Director Wang Xiaoying has mentioned on more than one occasion, “I always tell the young professionals in our department that we must not only understand medical imaging but also gain a deep understanding of diseases, patients, technology, our peers, and the times. The advent of new technologies is transforming the healthcare service system. While the core value represented by the medical profession remains constant, the scope and methods of clinical practice will be redefined.”
“Anxiety” is the word most frequently mentioned by Director Wang Xiaoying. “Several colleagues from our Department of Medical Imaging attended this learning event (the 2018 MICS), including young physicians, graduate students, and outstanding technologists from our department. I deeply feel that the career planning of our young imaging professionals is facing significant challenges. If we do not understand and engage in the development of new technologies now, our future careers will be at great risk. We must keep pace with this trend, as it waits for no one.

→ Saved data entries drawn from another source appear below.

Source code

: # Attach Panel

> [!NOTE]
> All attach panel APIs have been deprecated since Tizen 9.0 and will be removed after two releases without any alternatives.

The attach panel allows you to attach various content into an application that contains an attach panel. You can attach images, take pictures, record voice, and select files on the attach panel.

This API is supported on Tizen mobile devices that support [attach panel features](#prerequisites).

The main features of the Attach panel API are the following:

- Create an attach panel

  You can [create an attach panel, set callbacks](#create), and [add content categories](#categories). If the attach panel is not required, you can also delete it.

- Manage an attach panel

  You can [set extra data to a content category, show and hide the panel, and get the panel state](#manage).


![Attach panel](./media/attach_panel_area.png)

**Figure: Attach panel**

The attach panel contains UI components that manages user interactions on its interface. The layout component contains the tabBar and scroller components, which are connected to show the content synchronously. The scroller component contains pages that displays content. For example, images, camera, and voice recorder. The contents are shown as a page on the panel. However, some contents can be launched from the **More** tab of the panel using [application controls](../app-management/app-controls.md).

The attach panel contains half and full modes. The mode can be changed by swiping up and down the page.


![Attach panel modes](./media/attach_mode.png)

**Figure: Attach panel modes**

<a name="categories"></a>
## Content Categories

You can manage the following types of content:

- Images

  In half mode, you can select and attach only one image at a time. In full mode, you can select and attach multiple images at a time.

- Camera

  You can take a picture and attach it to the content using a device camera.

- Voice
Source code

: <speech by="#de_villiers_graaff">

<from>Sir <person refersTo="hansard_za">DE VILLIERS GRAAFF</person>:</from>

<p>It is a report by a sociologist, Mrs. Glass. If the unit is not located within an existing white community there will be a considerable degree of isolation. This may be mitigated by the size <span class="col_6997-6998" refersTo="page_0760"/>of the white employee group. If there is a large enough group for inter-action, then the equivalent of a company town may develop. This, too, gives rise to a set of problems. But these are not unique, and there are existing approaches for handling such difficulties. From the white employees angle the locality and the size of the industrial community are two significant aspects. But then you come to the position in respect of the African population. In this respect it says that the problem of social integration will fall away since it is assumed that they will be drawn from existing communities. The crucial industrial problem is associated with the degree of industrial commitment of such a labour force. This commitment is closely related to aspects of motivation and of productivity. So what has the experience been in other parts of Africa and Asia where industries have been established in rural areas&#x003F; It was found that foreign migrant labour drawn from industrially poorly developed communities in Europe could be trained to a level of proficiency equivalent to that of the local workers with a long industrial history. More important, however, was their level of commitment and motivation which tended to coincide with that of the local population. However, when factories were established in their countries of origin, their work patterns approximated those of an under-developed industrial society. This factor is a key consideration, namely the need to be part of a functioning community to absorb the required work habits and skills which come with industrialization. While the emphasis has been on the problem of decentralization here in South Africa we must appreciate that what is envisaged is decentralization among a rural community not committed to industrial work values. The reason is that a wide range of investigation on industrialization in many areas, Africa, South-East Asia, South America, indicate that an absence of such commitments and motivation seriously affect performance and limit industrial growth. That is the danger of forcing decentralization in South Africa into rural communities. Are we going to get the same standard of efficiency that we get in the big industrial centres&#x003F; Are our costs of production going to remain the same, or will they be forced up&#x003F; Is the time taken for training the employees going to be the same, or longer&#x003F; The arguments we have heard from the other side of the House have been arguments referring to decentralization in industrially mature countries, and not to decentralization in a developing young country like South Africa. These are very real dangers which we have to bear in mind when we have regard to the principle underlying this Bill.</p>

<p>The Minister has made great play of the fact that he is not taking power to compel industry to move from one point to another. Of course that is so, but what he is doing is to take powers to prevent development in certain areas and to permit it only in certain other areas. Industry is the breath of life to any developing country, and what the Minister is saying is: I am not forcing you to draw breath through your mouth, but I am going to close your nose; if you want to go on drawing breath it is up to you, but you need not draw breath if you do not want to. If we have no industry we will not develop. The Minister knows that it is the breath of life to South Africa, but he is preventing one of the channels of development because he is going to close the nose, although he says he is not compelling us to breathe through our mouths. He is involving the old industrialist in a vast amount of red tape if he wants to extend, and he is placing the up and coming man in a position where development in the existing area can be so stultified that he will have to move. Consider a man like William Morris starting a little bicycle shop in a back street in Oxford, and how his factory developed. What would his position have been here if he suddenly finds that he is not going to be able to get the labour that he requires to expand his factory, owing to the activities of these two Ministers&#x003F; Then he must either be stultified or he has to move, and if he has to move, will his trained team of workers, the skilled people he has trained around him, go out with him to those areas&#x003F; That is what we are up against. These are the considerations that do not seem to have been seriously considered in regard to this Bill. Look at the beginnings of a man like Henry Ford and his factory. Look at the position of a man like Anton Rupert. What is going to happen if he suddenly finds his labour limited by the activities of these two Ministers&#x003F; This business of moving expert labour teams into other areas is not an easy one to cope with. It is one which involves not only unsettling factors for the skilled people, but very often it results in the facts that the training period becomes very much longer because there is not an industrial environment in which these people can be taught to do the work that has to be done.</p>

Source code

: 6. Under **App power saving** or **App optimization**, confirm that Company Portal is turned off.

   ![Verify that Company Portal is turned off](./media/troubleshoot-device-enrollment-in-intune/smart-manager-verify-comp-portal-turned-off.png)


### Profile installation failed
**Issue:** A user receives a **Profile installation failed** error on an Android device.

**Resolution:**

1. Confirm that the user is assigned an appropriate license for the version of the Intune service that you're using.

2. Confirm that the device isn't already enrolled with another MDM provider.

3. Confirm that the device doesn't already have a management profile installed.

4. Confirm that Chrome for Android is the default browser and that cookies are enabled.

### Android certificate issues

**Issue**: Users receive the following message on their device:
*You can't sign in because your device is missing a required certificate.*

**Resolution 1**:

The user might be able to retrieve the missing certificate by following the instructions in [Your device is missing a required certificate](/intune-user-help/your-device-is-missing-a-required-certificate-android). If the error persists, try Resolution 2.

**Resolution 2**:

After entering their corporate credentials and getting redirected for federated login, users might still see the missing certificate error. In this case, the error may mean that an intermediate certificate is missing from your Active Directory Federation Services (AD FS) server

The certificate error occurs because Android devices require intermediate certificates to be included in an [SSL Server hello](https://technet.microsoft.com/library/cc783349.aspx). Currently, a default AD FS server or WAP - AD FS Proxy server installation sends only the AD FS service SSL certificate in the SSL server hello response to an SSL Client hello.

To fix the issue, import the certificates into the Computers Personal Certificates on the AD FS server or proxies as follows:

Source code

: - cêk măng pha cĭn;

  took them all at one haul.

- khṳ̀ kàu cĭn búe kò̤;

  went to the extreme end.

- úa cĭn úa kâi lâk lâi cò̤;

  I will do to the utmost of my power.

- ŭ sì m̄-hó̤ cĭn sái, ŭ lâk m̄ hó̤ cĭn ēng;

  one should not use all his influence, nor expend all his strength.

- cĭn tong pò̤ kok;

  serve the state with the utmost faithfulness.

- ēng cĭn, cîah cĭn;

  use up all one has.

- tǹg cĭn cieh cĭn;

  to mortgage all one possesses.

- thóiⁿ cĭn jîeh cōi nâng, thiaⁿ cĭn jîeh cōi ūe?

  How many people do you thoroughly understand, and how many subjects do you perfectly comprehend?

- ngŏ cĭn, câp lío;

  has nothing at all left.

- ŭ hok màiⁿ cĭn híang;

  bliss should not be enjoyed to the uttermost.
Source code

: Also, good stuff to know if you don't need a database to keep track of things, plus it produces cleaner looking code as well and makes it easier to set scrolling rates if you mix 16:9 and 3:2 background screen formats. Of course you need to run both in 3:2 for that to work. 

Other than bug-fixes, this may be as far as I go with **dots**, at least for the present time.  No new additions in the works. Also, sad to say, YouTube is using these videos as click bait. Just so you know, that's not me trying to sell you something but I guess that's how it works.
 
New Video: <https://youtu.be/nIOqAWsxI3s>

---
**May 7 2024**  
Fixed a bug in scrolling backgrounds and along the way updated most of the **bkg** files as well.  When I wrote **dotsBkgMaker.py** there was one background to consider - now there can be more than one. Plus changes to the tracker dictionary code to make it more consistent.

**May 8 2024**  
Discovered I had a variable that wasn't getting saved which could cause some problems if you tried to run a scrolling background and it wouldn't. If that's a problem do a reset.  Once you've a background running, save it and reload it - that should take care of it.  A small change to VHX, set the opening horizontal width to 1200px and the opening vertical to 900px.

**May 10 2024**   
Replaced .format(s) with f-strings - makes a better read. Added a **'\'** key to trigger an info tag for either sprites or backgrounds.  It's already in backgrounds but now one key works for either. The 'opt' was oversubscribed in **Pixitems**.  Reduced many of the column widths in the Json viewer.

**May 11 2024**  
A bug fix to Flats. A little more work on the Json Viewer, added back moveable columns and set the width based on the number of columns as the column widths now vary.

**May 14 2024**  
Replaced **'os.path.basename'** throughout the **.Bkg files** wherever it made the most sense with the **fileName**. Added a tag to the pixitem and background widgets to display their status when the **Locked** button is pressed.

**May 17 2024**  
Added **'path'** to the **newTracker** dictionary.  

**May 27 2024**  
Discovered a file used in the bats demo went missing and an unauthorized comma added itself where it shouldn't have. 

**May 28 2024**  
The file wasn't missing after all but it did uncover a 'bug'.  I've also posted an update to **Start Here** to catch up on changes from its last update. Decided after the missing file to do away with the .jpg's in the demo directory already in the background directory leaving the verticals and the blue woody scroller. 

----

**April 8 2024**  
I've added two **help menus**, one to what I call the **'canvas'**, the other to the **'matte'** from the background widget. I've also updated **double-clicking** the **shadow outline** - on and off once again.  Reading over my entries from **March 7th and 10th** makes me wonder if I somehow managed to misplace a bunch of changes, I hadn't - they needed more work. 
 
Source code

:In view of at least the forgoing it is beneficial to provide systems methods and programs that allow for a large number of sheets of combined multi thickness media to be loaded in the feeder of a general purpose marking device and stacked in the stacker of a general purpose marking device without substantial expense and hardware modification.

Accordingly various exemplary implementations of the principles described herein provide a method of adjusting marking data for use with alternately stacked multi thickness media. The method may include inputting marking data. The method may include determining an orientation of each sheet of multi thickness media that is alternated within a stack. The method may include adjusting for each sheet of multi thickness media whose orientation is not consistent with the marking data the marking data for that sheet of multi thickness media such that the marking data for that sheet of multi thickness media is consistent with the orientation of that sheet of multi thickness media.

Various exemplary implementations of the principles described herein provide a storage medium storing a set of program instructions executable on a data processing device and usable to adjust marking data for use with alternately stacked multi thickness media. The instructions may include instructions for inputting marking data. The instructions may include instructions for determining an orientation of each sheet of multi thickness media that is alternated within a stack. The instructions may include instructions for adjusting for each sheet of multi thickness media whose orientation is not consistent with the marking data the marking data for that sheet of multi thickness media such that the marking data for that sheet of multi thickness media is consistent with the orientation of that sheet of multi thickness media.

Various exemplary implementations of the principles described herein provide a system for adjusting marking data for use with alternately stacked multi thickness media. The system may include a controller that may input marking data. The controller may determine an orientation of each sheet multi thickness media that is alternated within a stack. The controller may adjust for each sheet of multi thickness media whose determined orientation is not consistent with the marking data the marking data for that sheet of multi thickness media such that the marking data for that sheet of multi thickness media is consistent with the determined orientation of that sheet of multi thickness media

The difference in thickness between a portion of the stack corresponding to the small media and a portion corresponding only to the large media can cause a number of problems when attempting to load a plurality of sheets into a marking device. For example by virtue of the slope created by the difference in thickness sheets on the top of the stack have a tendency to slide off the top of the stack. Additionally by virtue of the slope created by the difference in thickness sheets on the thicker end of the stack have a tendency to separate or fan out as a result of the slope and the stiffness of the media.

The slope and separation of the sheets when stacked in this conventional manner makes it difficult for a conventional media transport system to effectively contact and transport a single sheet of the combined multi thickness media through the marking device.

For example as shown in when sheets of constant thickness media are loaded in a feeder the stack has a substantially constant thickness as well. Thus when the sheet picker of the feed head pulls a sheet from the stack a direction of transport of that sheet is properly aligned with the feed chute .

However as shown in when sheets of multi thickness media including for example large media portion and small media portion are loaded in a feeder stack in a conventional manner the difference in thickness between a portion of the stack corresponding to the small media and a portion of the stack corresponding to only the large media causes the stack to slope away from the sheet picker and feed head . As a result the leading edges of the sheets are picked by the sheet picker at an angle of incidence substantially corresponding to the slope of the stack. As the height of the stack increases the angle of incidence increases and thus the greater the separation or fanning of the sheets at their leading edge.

I hope that in the coming years, we can establish a solid foundation for data flow and structured reporting within the microenvironment of the Department of Medical Imaging at Peking University First Hospital. This will create an environment where young staff can learn and leverage new technologies, enabling outstanding individuals to seize opportunities for personal growth amid the wave of technological advancement and contribute to the development of the imaging discipline.”
“This is a significant opportunity. In the future, whoever masters clinical scenarios, data, and tools will be the ‘DOCTOR,’” said Director Wang Xiaoying. “The future direction for radiologists involves not only becoming experts in the diagnosis and treatment of specific diseases and playing a key, even leading, role in multidisciplinary consultations, but also learning and mastering new technologies to become pioneers in integrating these innovations into clinical workflows.”